Date of Award


Degree Type


Degree Name

Doctor of Philosophy


Child and Family Studies

Major Professor

Hillary N. Fouts

Committee Members

Mary Jane Moran, Elizabeth Johnson, Terri Combs-Orme


Most researchers agree about the importance of having a rich network of relationships and adequate support system. However, a limited number of studies have focused on young children’s social support networks or have examined the role that culture plays in shaping these relationships. This dissertation includes three manuscripts that address distinct aspects of children’s social support networks, guided by Bronfenbrenner’s Bioecological perspective. The objectives of the first manuscript are twofold. First, a systematic literature review was conducted to determine the current state of knowledge related to children’s social support networks. The results from this review revealed that further examination of these constructs is needed among informal/less bounded settings and less industrialized societies. Second, a novel framework for the study of children’s social support networks is proposed. This framework provides an ecological view of children’s social support networks and recognizes the unique characteristics of families that may moderate the structure and functionality of children’s social networks.

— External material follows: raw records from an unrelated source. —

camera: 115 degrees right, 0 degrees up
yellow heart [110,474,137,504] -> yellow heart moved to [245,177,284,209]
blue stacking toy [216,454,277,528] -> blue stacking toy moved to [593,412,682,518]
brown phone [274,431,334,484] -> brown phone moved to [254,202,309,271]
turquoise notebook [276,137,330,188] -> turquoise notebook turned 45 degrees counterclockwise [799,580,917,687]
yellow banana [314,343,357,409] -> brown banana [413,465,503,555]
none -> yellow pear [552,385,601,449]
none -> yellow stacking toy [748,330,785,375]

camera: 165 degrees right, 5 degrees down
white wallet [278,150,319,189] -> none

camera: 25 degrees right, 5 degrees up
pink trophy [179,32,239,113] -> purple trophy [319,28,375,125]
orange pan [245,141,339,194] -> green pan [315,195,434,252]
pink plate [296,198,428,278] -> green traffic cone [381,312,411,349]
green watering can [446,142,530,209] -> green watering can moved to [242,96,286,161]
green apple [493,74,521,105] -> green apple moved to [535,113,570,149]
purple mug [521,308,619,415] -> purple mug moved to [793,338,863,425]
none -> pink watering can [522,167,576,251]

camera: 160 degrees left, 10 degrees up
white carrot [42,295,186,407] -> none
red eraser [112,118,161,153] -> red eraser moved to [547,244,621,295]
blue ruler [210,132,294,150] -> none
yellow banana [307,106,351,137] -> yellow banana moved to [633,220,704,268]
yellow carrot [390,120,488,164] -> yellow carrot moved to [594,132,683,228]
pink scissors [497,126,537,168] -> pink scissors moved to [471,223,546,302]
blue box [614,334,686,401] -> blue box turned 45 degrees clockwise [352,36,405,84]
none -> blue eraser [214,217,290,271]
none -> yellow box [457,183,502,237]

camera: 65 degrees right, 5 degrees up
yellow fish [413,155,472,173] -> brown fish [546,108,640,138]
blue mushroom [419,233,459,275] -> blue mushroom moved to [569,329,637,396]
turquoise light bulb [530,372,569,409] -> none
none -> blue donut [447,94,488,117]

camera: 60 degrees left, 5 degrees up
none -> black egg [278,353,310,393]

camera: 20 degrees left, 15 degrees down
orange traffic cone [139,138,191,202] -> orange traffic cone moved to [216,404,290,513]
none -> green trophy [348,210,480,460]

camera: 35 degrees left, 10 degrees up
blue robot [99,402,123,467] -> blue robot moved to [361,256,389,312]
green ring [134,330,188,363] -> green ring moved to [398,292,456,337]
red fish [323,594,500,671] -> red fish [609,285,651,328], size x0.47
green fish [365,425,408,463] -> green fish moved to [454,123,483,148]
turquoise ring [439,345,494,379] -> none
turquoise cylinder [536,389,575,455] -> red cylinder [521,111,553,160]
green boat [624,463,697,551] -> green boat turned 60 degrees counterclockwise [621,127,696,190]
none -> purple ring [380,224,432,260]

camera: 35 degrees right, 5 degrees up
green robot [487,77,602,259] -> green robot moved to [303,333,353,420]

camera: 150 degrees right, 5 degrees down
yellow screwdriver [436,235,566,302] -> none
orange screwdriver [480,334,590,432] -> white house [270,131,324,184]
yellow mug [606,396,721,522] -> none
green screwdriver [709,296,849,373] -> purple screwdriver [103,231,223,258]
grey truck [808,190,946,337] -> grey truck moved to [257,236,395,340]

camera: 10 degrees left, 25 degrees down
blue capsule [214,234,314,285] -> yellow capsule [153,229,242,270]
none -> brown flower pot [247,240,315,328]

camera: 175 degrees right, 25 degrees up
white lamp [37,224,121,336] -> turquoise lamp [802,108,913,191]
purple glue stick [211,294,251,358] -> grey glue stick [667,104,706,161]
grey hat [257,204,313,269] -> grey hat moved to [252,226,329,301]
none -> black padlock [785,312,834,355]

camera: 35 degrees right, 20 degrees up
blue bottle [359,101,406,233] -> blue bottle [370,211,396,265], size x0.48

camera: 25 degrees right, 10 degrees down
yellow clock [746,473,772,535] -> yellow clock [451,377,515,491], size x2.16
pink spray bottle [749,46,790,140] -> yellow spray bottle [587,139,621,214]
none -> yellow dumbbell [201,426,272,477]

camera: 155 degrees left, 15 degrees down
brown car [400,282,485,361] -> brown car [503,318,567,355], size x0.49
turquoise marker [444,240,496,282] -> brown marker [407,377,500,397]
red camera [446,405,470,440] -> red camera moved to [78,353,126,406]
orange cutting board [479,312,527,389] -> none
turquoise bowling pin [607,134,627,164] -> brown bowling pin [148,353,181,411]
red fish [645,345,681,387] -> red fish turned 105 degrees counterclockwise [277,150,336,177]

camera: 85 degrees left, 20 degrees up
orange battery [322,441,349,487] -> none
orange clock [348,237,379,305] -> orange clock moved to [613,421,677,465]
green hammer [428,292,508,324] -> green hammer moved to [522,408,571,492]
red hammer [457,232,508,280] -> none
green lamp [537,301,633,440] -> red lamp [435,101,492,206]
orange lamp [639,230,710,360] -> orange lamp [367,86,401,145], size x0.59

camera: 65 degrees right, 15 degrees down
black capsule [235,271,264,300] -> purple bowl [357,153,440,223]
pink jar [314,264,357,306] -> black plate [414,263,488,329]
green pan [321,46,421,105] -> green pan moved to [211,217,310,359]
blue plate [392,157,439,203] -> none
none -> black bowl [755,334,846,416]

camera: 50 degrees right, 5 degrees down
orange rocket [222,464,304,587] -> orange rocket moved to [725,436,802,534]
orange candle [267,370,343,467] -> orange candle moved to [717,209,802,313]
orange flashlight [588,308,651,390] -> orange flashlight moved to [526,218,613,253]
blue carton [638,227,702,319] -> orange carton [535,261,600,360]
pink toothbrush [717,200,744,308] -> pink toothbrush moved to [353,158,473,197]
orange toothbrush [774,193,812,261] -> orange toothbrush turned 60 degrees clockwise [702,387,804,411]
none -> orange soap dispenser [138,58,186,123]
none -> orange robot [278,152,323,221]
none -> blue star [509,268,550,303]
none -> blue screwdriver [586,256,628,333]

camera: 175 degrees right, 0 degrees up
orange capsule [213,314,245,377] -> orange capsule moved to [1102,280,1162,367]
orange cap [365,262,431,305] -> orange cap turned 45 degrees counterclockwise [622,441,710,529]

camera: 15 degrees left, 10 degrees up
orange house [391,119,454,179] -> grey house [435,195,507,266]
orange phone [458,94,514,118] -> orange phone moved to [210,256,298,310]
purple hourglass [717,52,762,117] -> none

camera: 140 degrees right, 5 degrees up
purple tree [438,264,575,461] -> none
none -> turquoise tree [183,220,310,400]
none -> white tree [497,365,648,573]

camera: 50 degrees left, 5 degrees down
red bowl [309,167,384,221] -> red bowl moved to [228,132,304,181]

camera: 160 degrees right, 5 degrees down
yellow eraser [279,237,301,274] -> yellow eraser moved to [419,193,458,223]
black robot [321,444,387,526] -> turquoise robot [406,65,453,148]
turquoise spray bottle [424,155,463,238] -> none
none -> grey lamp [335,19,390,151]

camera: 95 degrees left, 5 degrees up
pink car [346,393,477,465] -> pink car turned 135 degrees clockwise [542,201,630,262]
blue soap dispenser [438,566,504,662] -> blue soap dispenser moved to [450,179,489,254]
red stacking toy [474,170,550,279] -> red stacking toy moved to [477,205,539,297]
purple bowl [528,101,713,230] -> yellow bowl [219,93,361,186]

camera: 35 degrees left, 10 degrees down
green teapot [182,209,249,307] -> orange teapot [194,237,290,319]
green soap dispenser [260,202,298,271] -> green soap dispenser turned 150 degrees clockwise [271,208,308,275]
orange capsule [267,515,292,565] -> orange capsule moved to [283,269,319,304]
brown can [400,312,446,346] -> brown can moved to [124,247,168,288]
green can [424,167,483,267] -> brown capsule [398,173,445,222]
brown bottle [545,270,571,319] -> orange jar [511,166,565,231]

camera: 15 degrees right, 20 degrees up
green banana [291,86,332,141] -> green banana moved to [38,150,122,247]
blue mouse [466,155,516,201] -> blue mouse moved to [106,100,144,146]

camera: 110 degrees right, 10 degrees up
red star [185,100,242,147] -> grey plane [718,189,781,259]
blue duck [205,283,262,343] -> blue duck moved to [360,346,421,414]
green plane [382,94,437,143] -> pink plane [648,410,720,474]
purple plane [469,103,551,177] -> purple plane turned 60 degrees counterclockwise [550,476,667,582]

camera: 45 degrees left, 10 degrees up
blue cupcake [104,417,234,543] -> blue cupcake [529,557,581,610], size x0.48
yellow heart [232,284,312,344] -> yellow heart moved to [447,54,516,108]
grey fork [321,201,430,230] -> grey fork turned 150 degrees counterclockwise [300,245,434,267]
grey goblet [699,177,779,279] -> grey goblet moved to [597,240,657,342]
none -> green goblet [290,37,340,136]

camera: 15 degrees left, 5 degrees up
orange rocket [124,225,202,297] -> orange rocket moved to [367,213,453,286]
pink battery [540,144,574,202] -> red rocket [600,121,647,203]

The second and third manuscripts examine the social support networks of young children from four different ethnic groups (Kamba, Kikuyu, Luo, and Maasai) in an informal urban settlement in Kenya. In the second manuscript, a qualitative and quantitative description of the various types of support available to children in this context is provided. Different forms of the same support were identified in the qualitative observations. While emotional, informational, instrumental, and material types of support were more often provided by adults, child social partners were usually the greatest sources of social/companionship. Among adults, mothers were the greatest source of each type of support observed. Ethnic group differences in the amount of support received from adult social partners were identified between Luo and Maasai. The third manuscript focuses on the structure of children’s social networks, including the total size, types of interactions, and the strength and density of different types of relationships. Results indicated that larger networks do not necessarily imply that more highly involved people are available for children. Ethnic group differences related to children’s social network size revealed that Maasai children tended to have larger social networks compared to the other ethnic groups.